MADAME de... is a movie to be enjoyed and marveled at, over and over..and the cast is superb. My God, has there ever been better ensemble acting in a film than what we see here from Danielle Darrieux, Charles Boyer, and Vittorio De Sica? Ophuls does not let his actors go overboard in their performances. No screaming or shouting. The method would be anathema in an Ophuls movie. Everything is under control, but the emotions seethe underneath, and are given away by an arched eyebrow, a turn of phrase, or a longing glance. Like a Mozart composition, everything is outwardly pleasing, but inwardly aching, but unlike Mozart, with Ophuls there are seldom happy endings. There are few exclamation points but many question marks in Ophuls films and MADAME de... is no exception. Was the affair or even the marriage ever consummated? Were the 2 fatalities a fait accompli, or merely a likely possibility? Assumptions and intimations are made, not statements of fact. This is not reality, but cinema, and Ophuls constantly reminds us of it. As a subtext to the major ideas presented in MADAME de...Ophuls deftly touches upon conflicting relationships existing in turn of the century France..between the sexes, between the classes, and even between the military and diplomatic corps. Also to note in this film are the exquisite sets and costume designs. MADAME a work of cinematic art that will stand the test of time.

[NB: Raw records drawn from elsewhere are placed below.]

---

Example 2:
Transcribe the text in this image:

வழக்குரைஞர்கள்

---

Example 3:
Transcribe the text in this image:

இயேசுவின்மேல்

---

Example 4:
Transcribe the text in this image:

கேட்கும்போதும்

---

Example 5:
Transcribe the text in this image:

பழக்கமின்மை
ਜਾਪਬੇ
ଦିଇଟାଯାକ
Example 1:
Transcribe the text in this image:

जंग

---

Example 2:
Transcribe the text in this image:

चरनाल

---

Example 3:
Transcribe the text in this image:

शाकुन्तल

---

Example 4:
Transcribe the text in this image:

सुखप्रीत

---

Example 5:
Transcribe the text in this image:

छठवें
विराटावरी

This Criterion package includes a booklet which contains an essay by noted critic Molly Haskell, as well as the novella (quite different from the movie), written by Louise de Vilmorin, from which the film was adapted. The DVD specials include an amusing interview with an indignant Mme. de Vilmorin (who ridicules the changes made and calls the film boring), interviews with various Ophuls collaboraters, and an introduction by Paul Thomas Anderson which I didn't find very illuminating. IMO Todd Haynes, who did the intro for Criterion's release of Le Plaisir, would have done better.

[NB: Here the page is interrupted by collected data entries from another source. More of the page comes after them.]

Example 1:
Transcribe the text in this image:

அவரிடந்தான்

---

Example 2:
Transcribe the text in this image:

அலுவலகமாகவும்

The magisterial Max Ophuls, and one of his greatest films...
Grigory's Girl | NYC | 06/26/2008
(5 out of 5 stars)

"Let me start off like this....bear with me...

I detest Hollywood chick flicks. They are simplistic, childish, silly, and completely unrealistic in their depiction of so-called romance. The term "romantic comedy" makes me nauseaous. Many friends and family members have come under the erroneous impression that I am not a romantic. Far from it. I prefer my romance of the old school, a deep, unshakeable romance, those feelings that if you're open to them, you cannot deny them at all. A love that comes with maturity, with passion and intelligence, one that is so deep, so knowing, so consuming, so happy yet sad at the same time. Many try and find this love in a superficial, uncaring world, and many are destroyed by it, others find it and die for it, yet they are the lucky ones.

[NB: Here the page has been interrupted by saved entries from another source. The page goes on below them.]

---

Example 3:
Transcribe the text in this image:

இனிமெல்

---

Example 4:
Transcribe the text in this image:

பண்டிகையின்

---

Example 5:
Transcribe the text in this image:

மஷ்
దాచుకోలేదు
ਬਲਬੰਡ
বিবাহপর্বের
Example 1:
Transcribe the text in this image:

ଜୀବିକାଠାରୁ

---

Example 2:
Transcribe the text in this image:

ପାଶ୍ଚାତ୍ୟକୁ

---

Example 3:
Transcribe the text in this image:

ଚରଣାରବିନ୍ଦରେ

I see this in the films of Max Ophuls.

The Earrings of Madame de... is one of Ophuls's greatest works. It's a magnificent film of deep style and even deeper substance, something that is rarely achieved by any filmmaker. Ophuls's mise en scene, with his incredibly camera work (especially for its time, before the invention of steadicams), beautiful performances, wonderful dialogue, and deep, deep wisdom about how men and women try and destroy each other, yet, must have one another as well. This film has a small plot thread about a set of earrings that set off a chain of events that spiral out of control and consume the protagonists, and that leads the film to its stunning, unforgettable conclusion.

There's so much to Ophuls's films that it's almost impossible to do them justice in writing about them. Criterion has released this one and La Ronde, another magnificent work, so if you are a real romantic (not a Hollywood one), you must witness these films. They may change your life."